For known visitors, you can display messaging that is based on where they are in the buyer’s journey: awareness, consideration, decision, or on other data you have in your CRM. Those in the awareness stage might receive different messaging from those in the decision stage. Literally, any combination of data you’ve collected can drive a chat feature to display the kind of messaging you're looking for.
Chat messaging can not only capture and store lead information, but it can also transfer the captured lead information in real-time to a salesperson, so that salesperson could follow up after hours or on the weekend if needed.
Chat is a big departure from the typical sales process. It is the future of inbound lead generation for sales. It’s important to understand that the strategy and resources invested in these tools will pay off over time and support the sales process.
Mark’s Tip: One of the major ways chat can assist sales is during non-business hours. If your offices are only open M-F from 8:30 a.m. to 5 p.m., these messaging tools allow you to be open 24/7. Imagine, after a weekend, if the sales team came in Monday morning to a list of weekend leads from your chat feature.
The prospecting tool is a feature of the HubSpot CRM that shows a list of companies who have visited your website. Using this tool, sales can highlight the companies that have the best fit, get notifications when they visit again and begin the process of research to identify the right contacts at those organizations. Organizations are also associated contacts provided they are already in the CRM.
For example, if a company had interacted with you previously and went cold, and now they're coming back to your website, now might be a good time to reach out to that contact and restart the conversation.
Mark’s Tip: A prospect visiting your pricing page three to five times might be a clear indication it’s time to reach out to them as they might be in the decision phase of the buyer's journey. This may not necessarily be the best time for a hard sell, but an excellent time to to figure out what's changed, what the prospect is looking for, and find a way that you can help them with whatever they're trying to accomplish.
The last tool in HubSpot’s CRM set that I want to review are chatbots. Chatbots are among the most versatile tools in the HubSpot arsenal.
Chatbots can do everything from qualify leads, to book meetings, provide customer support to conduct one-on-one conversations. Single or multiple bots can be put on website pages, where they can be geared toward specific services and products.
Among the many things bots can do:
With bots, so much can be configured to hand the conversation off to a live agent or sales, create support tickets, add users to lists workflows, and more. The list goes on and on. Qualified leads can be enrolled into specific workflows to learn about specific products or services.
To make bots more human-like, chatbots can deliver friendly or more personalized messages based on the information you already know about a contact in your database.

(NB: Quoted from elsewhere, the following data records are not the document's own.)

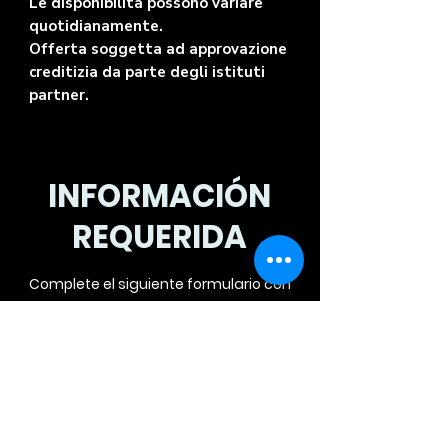
Le disponibilità possono variare
quotidianamente.
Offerta soggetta ad approvazione
creditizia da parte degli istituti
partner.
INFORMACIÓN
REQUERIDA
Complete el siguiente formulario con
sus datos y será contactado por
teléfono para una oferta
personalizada.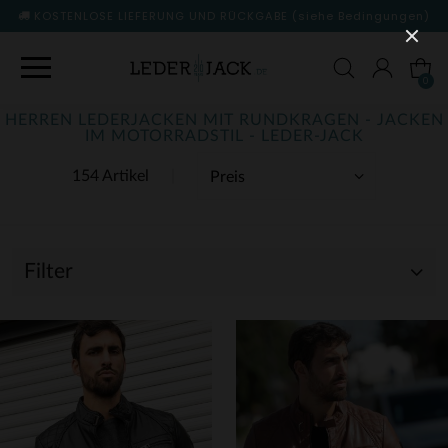
KOSTENLOSE LIEFERUNG UND RÜCKGABE
(siehe Bedingungen)
0
HERREN LEDERJACKEN MIT RUNDKRAGEN - JACKEN
IM MOTORRADSTIL - LEDER-JACK
154 Artikel
Filter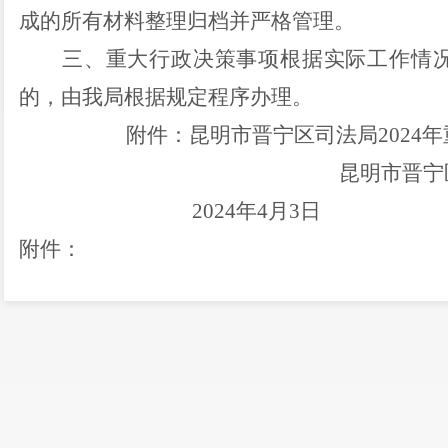
成的
所有材料
整理归档
并严格管理
。
三、重大行政决策事项根据
实际工作
情
的，由
我局
根据规定程序办理。
附件：昆明市晋宁区
司法局
202
4
年
昆明市晋宁
2024年4月3日
附件：
昆明市晋宁区
2024年
重大行政决
序号
决策事项名称
决策承
晋宁区提升行政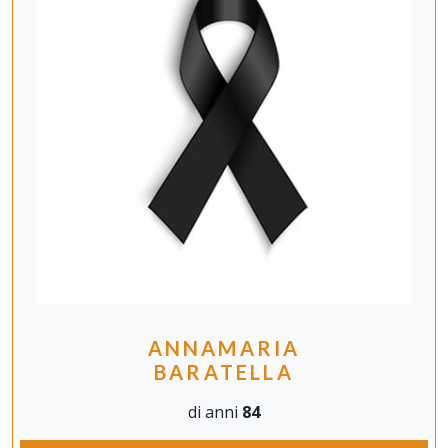
ANNAMARIA
BARATELLA
di anni
84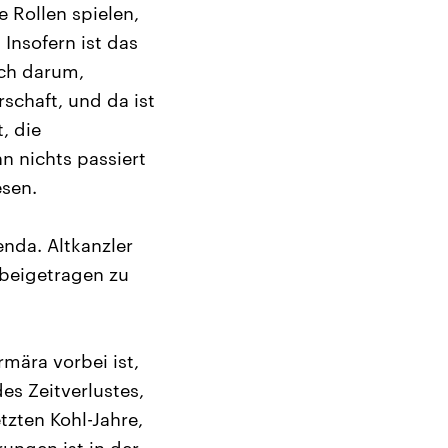
e Rollen spielen,
Insofern ist das
och darum,
schaft, und da ist
, die
n nichts passiert
sen.
nda. Altkanzler
 beigetragen zu
mära vorbei ist,
es Zeitverlustes,
zten Kohl-Jahre,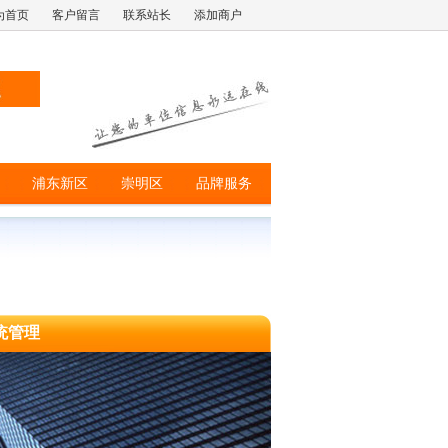
为首页
客户留言
联系站长
添加商户
浦东新区
崇明区
品牌服务
统管理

Best of all, information collected by your chat-bots is automatically synced and stored in the contact’s CRM record, giving your sales and service teams a crystal-clear view of your relationship with the prospect or customer.
Mark’s Tip: What's very unique about bots is they can also be programmed to be driven by data in your CRM. For instance, an anonymous visitor could see a different message from a known visitor. Someone in your database in one stage could see a different message compared to someone in different stage. Likewise, customers could see different messages than prospects. The possibilities are endless.
Forms, pop-ups, messages, the prospects tool and chat-bots are some of the HubSpot tools that sales teams can use to create and qualify inbound leads. Experiment with these tools to find the right combination that works best for your target customers. As you find ways to meet more customers where they are, you'll find more qualified leads coming into your pipeline and more sales coming out the other end.